ROANOKE TIMES

                         Roanoke Times
                 Copyright (c) 1995, Landmark Communications, Inc.

DATE: SATURDAY, February 12, 1994                   TAG: 9402120168
SECTION: EXTRA                    PAGE: B-9   EDITION: METRO 
SOURCE: 
DATELINE:                                 LENGTH: Medium


PEOPLE

Soprano Jessye Norman helped foil a bank break-in and has a security guard's badge for her trouble.

Norman and her chauffeur were entering Boston's Symphony Hall for rehearsal Monday night when someone broke a window of a Shawmut Bank branch across the street. The diva rushed inside the hall and asked a guard to call police.

A man was charged with breaking and entering, but police said he probably wasn't trying to rob the bank. He may have been looking for a warm place to sleep.

The bank's president, Allen Sanborn, made Norman an honorary security guard and gave her a badge. Shawmut also is making a $1,000 donation to the symphony's youth concerts in her name.

Actress Liv Ullmann, who will help open and close the Winter Olympics, hopes the Games will be a vehicle for peace in war-torn Bosnia.

Ullmann, an ambassador for the United Nations Children's Fund, said at a news conference Friday that UNICEF and the International Olympic Committee have agreed to promote peace initiatives and improved health care for children.

She called on Olympic athletes to join the cause.

"They are the ones who know how to compete in friendliness, those who do, and perhaps they can teach us something," Ullmann said.

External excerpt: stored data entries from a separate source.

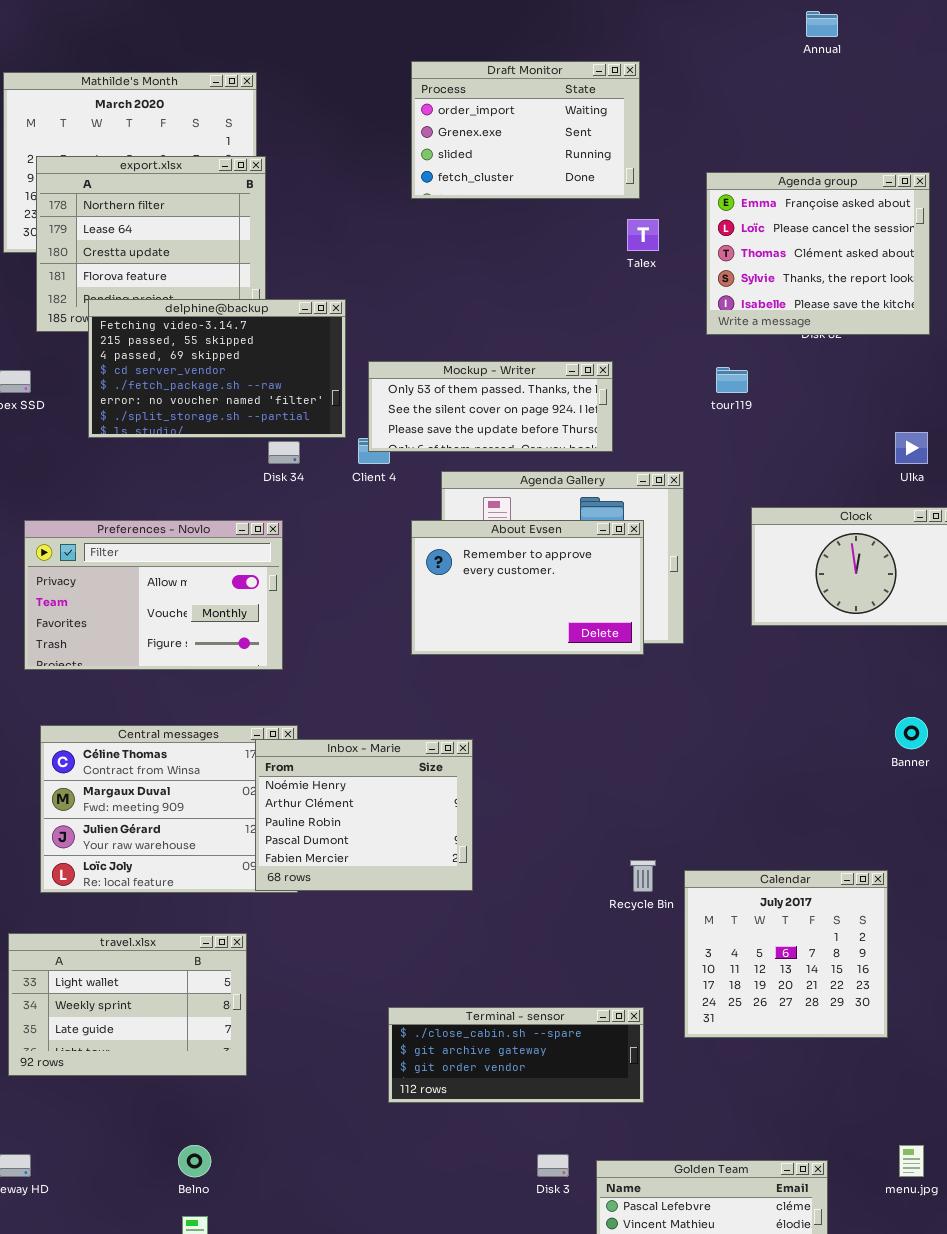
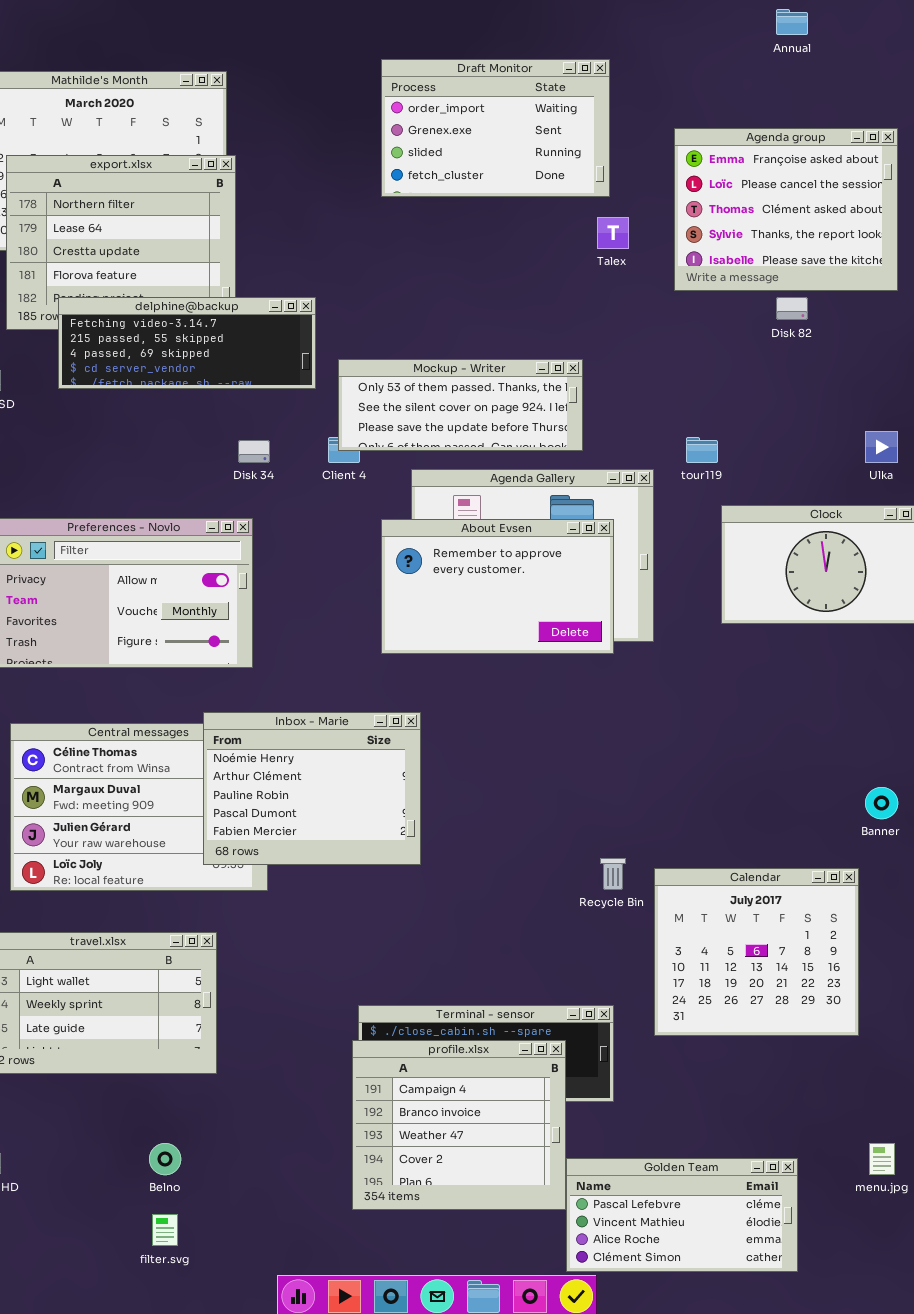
Agenda group: [706,172,930,335] -> [674,128,898,291], moved
delphine@backup: [88,299,346,438] -> [58,297,316,389], resized
tour119: [716,367,748,393] -> [686,437,718,463], moved
Banner: [895,717,928,749] -> [865,787,898,819], moved
Inbox - Marie: [255,739,473,891] -> [203,712,421,865], moved
profile.xlsx: none -> [352,1040,566,1210], opened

A radio station is dropping its pledge not to play Barry Manilow songs.

KBIG-FM agreed Thursday to replace the promos, settling a lawsuit filed by an entertainment company that owns marketing rights to Manilow's name.

The Los Angeles-area radio station said the ads were meant to differentiate it from soft-rock competitor KOST-FM.

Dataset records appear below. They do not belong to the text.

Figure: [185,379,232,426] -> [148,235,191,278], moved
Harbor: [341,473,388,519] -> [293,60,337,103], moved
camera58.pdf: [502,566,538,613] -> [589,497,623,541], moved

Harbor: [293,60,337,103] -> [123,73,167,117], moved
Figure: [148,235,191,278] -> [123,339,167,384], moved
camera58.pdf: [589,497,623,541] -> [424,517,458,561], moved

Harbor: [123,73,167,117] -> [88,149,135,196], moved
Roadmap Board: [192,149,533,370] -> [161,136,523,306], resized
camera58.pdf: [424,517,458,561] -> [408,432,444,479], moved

"It was never our intention to upset Barry Manilow at all," said Kari Johnson Winston, the station's general manager and vice president. "I frankly thought that, since we were saying where he is played, that that would be a positive, but he was unhappy about it."

Eleven-year-old Anna Paquin has never seen all of "The Piano," for which she earned an Academy Award nomination as best supporting actress.

Anna, who plays the impish daughter of a mute woman, is being kept out of the theater by her parents, who don't want her to see the film's sex scenes.

Her parents said when the film came out they would only let her see some of the scenes.

Anna, who was nominated Wednesday for the Oscar, also stars in a series of television commercials for MCI Telecommunications.